I think that of all of the Buddha’s teachings, this may be the most important, the linchpin to all of the others. Mindfulness leads to right action, right thought, right speech, right livelihood, and so on. One might venture to say that they could not be practiced without first being mindful.

The way in which this teaching intertwines with the Buddha’s other teachings reminds me of what Jesus said when asked which of the Ten Commandments was the most important: “You shall love the Lord your God with all your heart, and with all your soul, and with all your mind, and with all your strength. This is the first and greatest commandment. The second is like it: You shall love your neighbor as yourself. All the law and the prophets depend on these two commandments.” In other words, every Judeo-Christian teaching derives ultimately from those two—love God, love your neighbor.

From a Buddhist perspective, loving God translates, I think, to an all-powerful respect and love for creation.
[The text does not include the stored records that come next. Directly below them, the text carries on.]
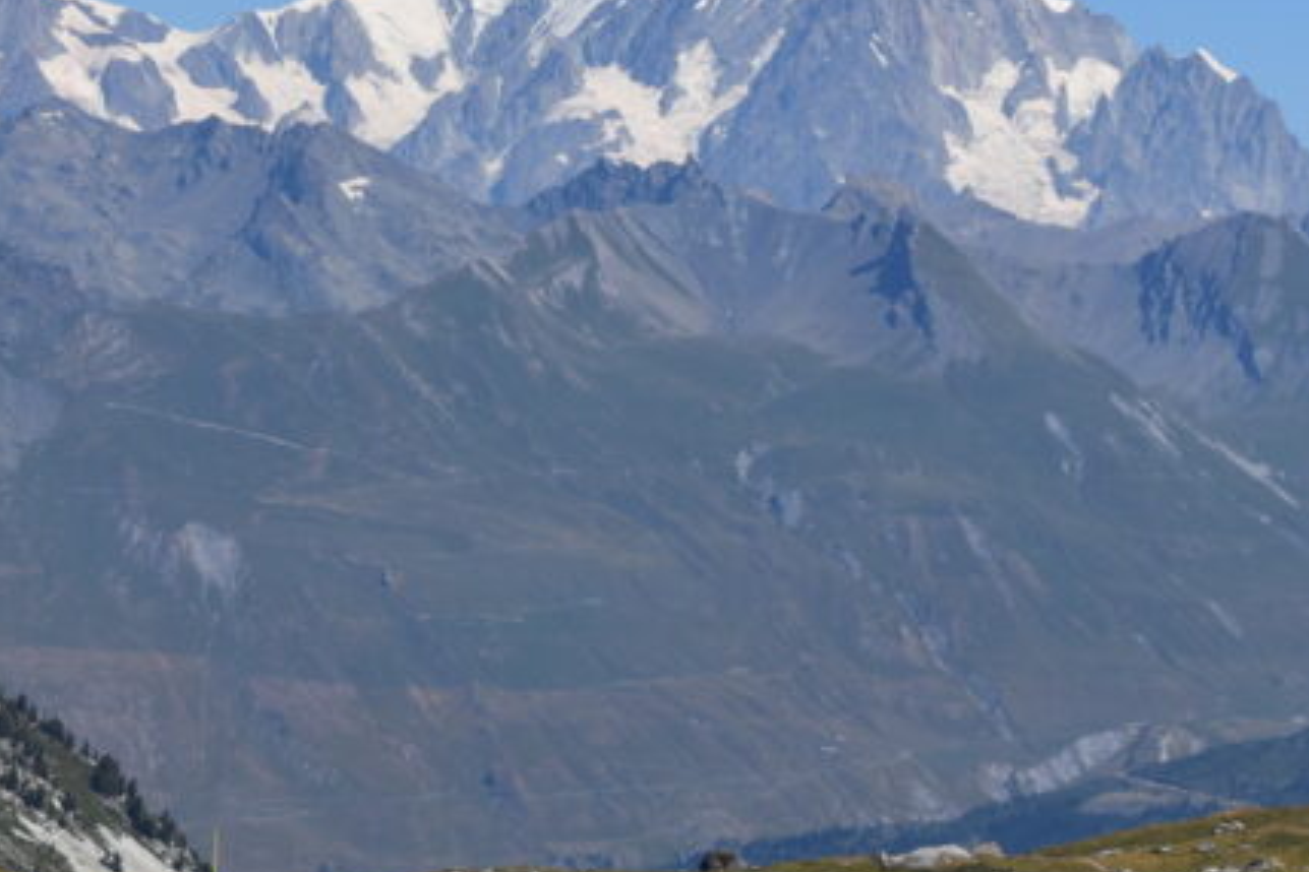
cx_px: 333
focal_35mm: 186
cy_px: -93
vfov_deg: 7.3
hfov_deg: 11.0
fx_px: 6763
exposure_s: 1/400
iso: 100
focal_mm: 52
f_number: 10
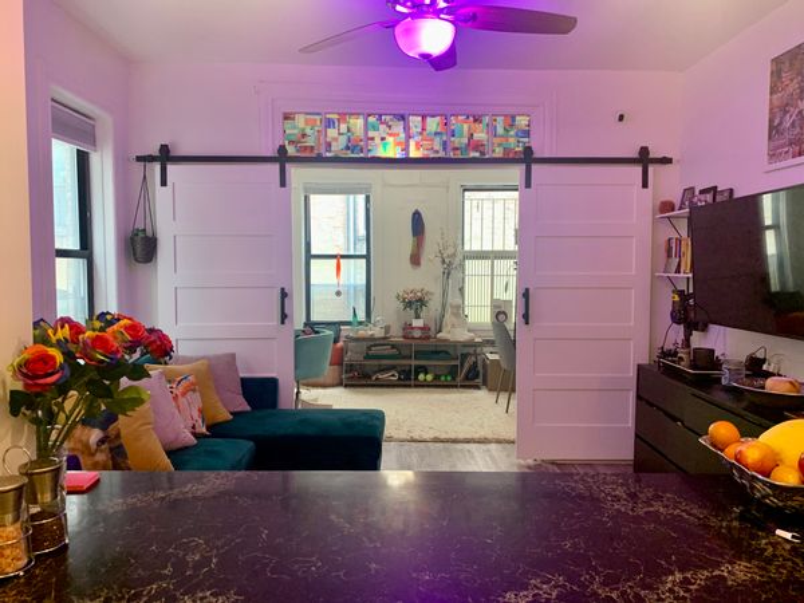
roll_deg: -0.5
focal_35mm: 26
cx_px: 402
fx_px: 604
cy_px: 302
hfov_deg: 67.3
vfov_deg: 53.1
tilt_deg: -3.0
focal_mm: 4.25
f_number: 1.8
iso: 250
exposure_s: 1/42
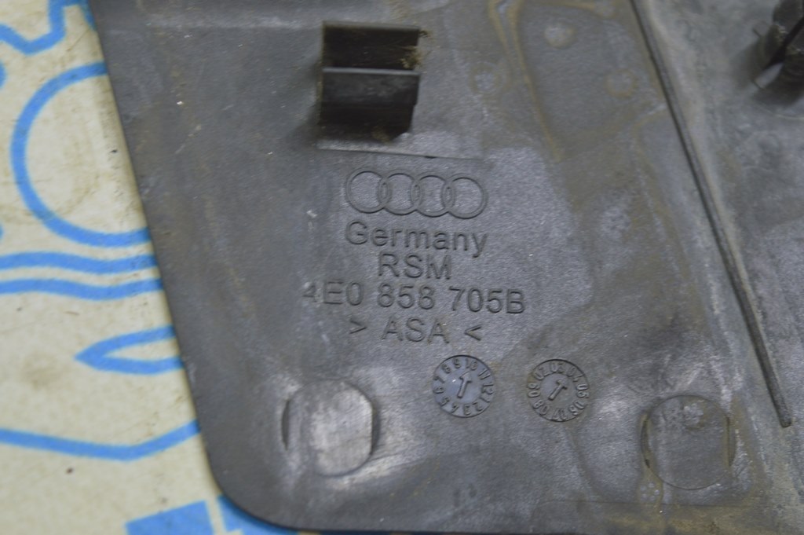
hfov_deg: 24.6
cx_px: 402
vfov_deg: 16.5
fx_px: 1841
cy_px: 268
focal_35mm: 82
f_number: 5.6
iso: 400
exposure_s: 1/20
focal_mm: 55
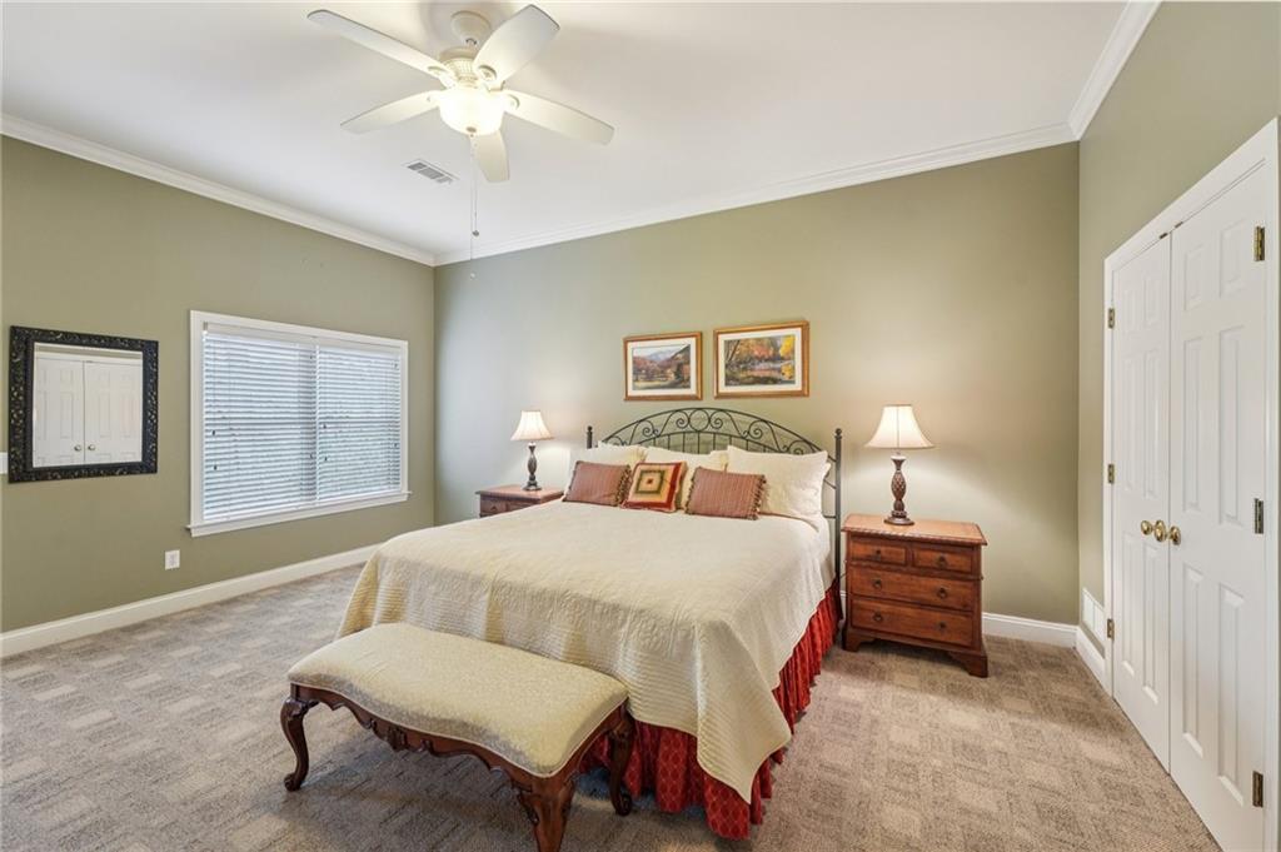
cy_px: 426
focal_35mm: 14
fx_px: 498
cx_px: 640
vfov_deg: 81.1
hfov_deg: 104.3
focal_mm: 14
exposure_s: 1/6
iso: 320
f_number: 8
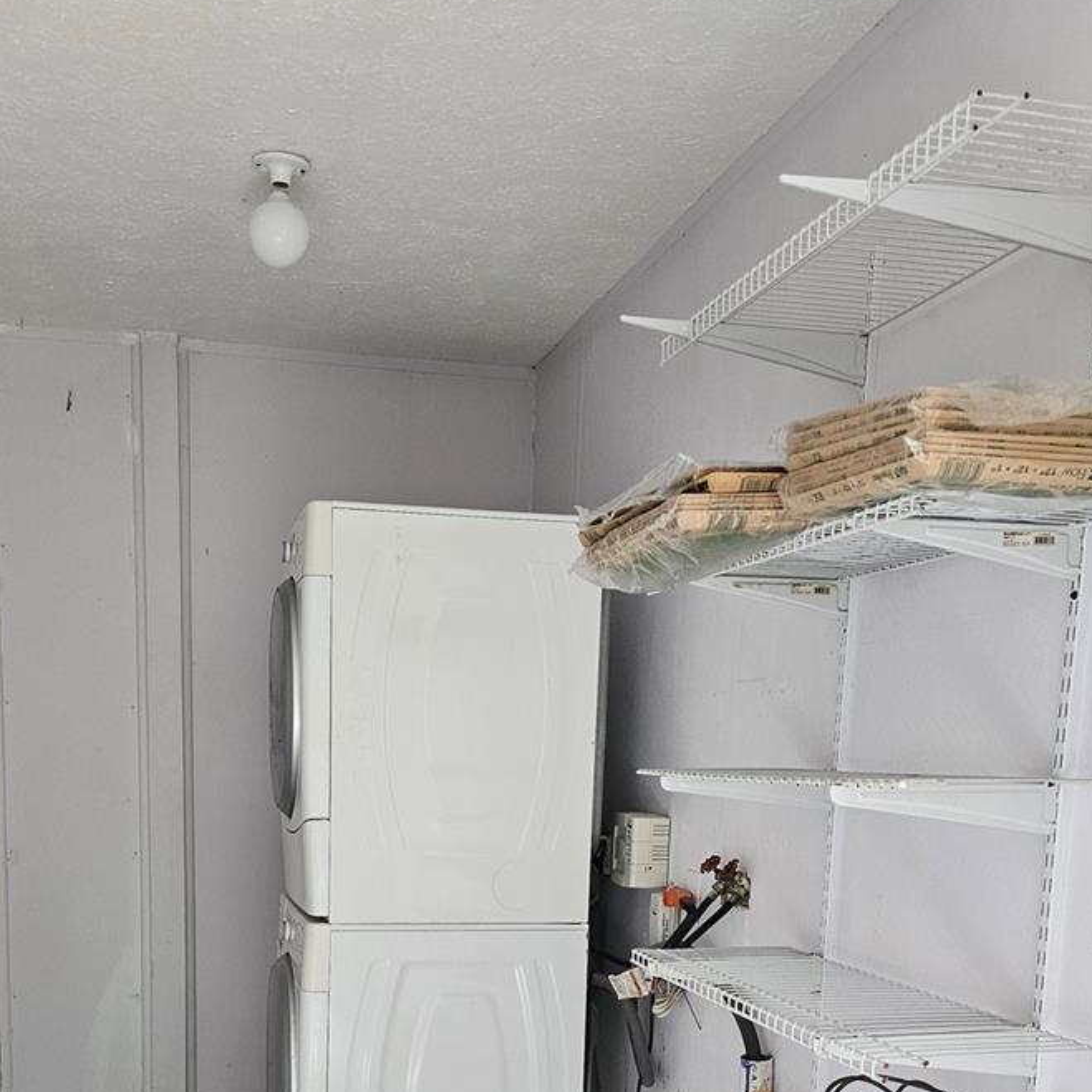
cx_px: 467
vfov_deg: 42.0
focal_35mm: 37
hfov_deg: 44.8
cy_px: 943
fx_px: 1321
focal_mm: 6.3
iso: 250
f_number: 1.7
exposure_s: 1/120
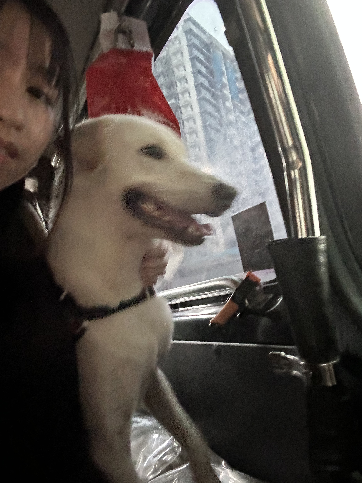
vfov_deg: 60.0
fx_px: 418
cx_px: 181
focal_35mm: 30
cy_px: 242
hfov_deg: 46.8
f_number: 1.9
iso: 640
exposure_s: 1/21
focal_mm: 2.69
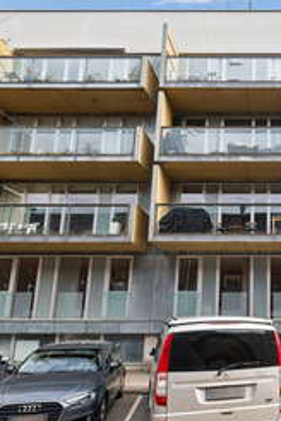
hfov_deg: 40.1
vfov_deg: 63.7
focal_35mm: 29
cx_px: 274
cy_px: 214
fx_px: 340
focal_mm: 17
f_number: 11
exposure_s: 1/100
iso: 160
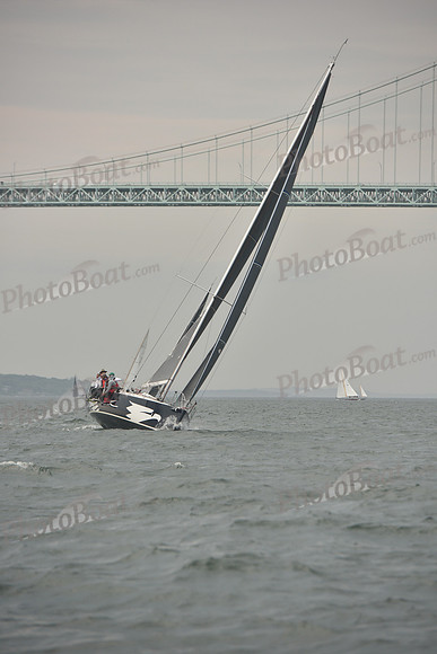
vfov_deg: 10.3
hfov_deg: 6.9
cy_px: 327
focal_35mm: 200
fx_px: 3639
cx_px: 218
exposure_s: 1/500
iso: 250
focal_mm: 200
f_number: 5.6
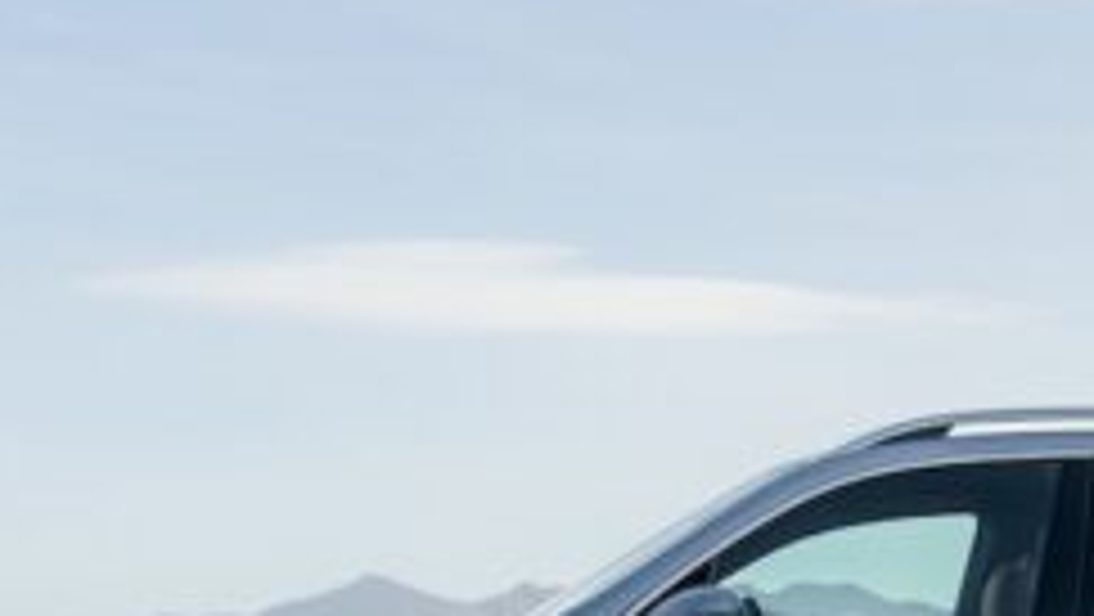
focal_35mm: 120
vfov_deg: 9.9
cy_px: 845
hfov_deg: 17.6
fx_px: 3483
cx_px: 963
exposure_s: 1/320
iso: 100
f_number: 5.6
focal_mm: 34
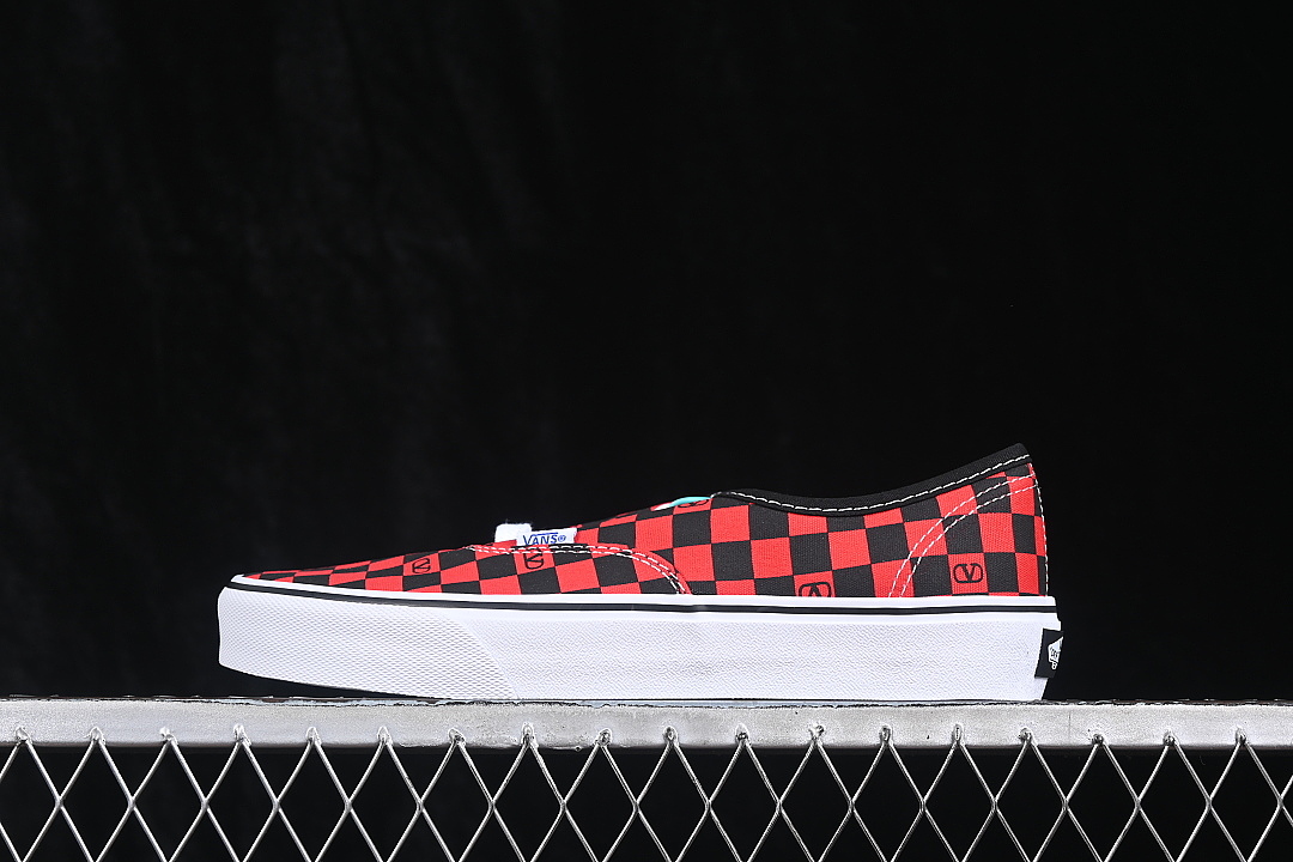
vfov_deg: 18.2
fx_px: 2694
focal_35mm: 75
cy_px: 431
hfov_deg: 27.0
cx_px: 646
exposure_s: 1/60
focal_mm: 50
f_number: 7.1
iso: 160
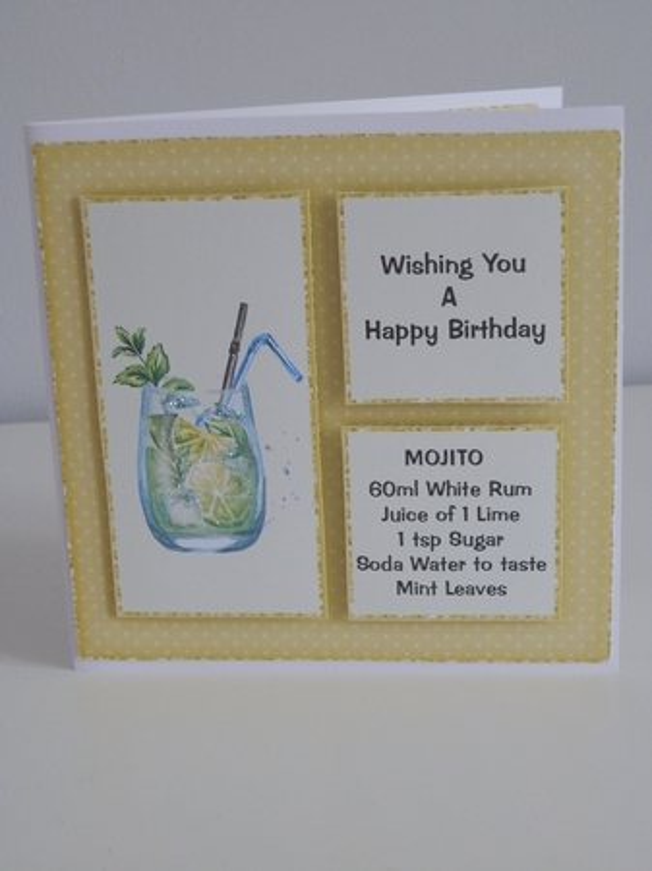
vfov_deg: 31.7
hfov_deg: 24.0
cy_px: 436
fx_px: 1533
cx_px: 326
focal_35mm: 61
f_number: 3.7
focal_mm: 10.99
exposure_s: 1/50
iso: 200
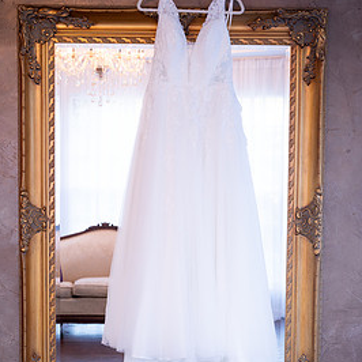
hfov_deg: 21.9
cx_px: 175
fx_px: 935
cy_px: 271
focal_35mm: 79
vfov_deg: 21.7
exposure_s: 1/80
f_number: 4
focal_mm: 55
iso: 800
Loving one’s neighbor is the equivalent of the Buddhist teachings about loving all creatures in the manner that you would love your mother and showing unfettered compassion for them. In fact, Jesus equates loving God and loving oneself and one’s neighbor by saying “the second [commandment] is like [the first]…” Loving God/creation is tantamount to loving your neighbor; loving your neighbor is, in effect, loving God/creation.

“And who is my neighbor?” Jesus was asked. “Everyone,” he answered. I believe the Buddha would agree.